The boys secretly switch places. Bart likes his new life until he meets his half-siblings, Devan and Quenly, who resent Simon for blocking their full inheritance of the family fortune. Simon refuses to eat Marge's noodles with root beer and Cheetos, so Homer eats it. When Simon is sent to bed without supper after calling Homer a spew monkey, Marge gives him pizza with no crusts and tucks him in, which Simon likes. When the Woosterfields hold a party for their friends, Devan and Quenly lock Bart in the Woosterfield mausoleum, but Mr. Burns frees him. He tells Bart he was the youngest in a wealthy family and implies he killed his siblings. Bart realizes that Devan and Quenly want to murder Simon so they can take his share of the inheritance.

When Simon listens politely to Grampa's stories, Lisa concludes that Simon is an imposter. He explains to the Simpsons that Devan and Quenly are taking Bart to Aspen where they will try to kill him. Before the Simpsons get to him, Quenly pushes Bart down a hill for experienced skiers. When Devan says that they will split Simon's inheritance, Quenly offers Devan a poisoned baked potato to snare the fortune for herself. Homer manages to save Bart after jumping off a ski lift. The family says goodbye to Simon, who is welcomed to his family again. Newly appreciative of his family, Bart is tucked into bed by Marge.

==Cultural references==

The episode's plot is a parody of Daphne du Maurier's 1957 novel The Scapegoat, while Simon's horse Shadowfax is named after Gandalf's horse from The Lord of the Rings series. The plot is also based on the 1881 novel The Prince and the Pauper by Mark Twain. The episode's couch gag, with the family being swept up in a tornado and taken to a black and white farm is a reference to The Wizard of Oz. Additionally, Apu has an issue of Tales from the Kwik-E-Mart, a parody of the comic series Tales from the Crypt. Early in the episode, Homer makes a reference to Dennis the Menace.

One sequence features Bart passing the mansions of several celebrities, including actor Macaulay Culkin (shown in his scream pose from the 1990 film Home Alone), Fleetwood Mac's Mick Fleetwood and Stevie Nicks (shown posing in the same way as the cover of their 1977 album Rumours), and "McDreamy" and "McSteamy", referring to the characters Derek Shepherd and Mark Sloan from the medical drama series Grey's Anatomy, as well as an actual McDonald's restaurant. Inside the Woosterfield mansion, Simon's room features a ceiling from one of Saddam Hussein's palaces.

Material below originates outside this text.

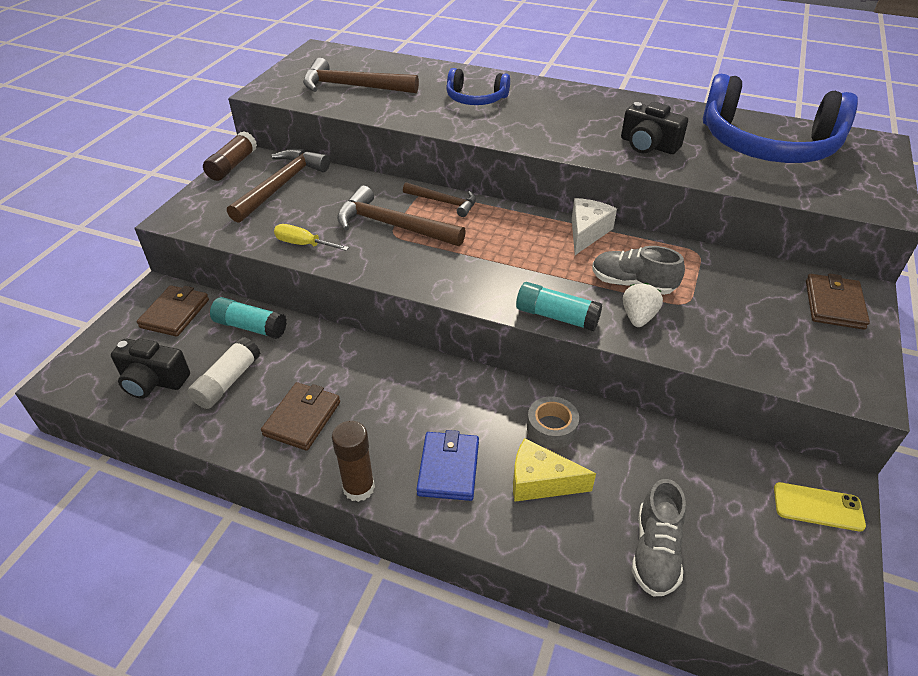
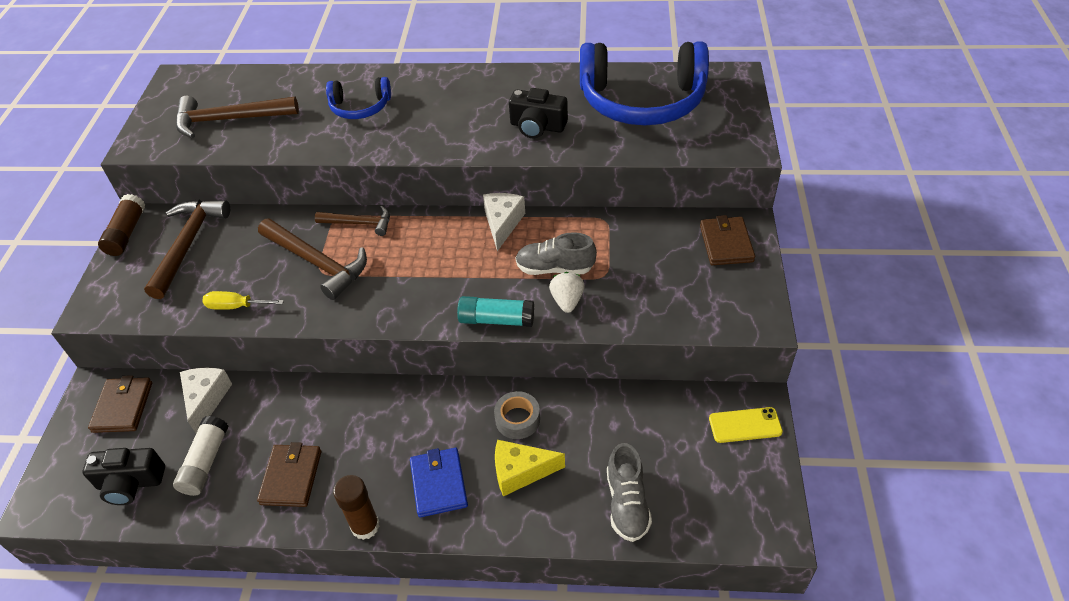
camera: 15 degrees left, 5 degrees up
turquoise glue stick [210,297,287,339] -> white cheese [180,368,232,433]
brown hammer [337,185,466,246] -> brown hammer turned 150 degrees counterclockwise [258,218,367,300]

Songs featured in the episode include "Thank You for Being a Friend" by Andrew Gold, the song used as the opening to the series The Golden Girls, which Lenny sings. Marge sings "Scrubbing You" while washing up, to the tune of Minnie Riperton's "Lovin' You" and the "Notre Dame Victory March" plays when Joe Montana appears.

==Reception==
The episode had an approximate 8.09 million viewers.

Robert Canning of IGN said, "It was a far from groundbreaking episode, to be sure, but our familiarity of the characters and the fair amount of laughs made for yet another pleasurable viewing experience". He went on to state, "The story as a whole was interesting and the jokes were funny enough to elicit several audible guffaws" and rated the episode a 7.8 out of 10.

Steve Heisler of The A.V. Club gave the episode a C. He thought that it was "a boring, flat, contrived episode" with an "uninteresting Bart" and thought Homer's stupidity was "offensive". However, he liked the word jokes for Aspen and its storefronts.

Erich Asperschlager of TV Verdict said, "'Double Double' scores a solid B on the laugh-o-meter. While there weren't many guffaws, I chuckled more than a few times."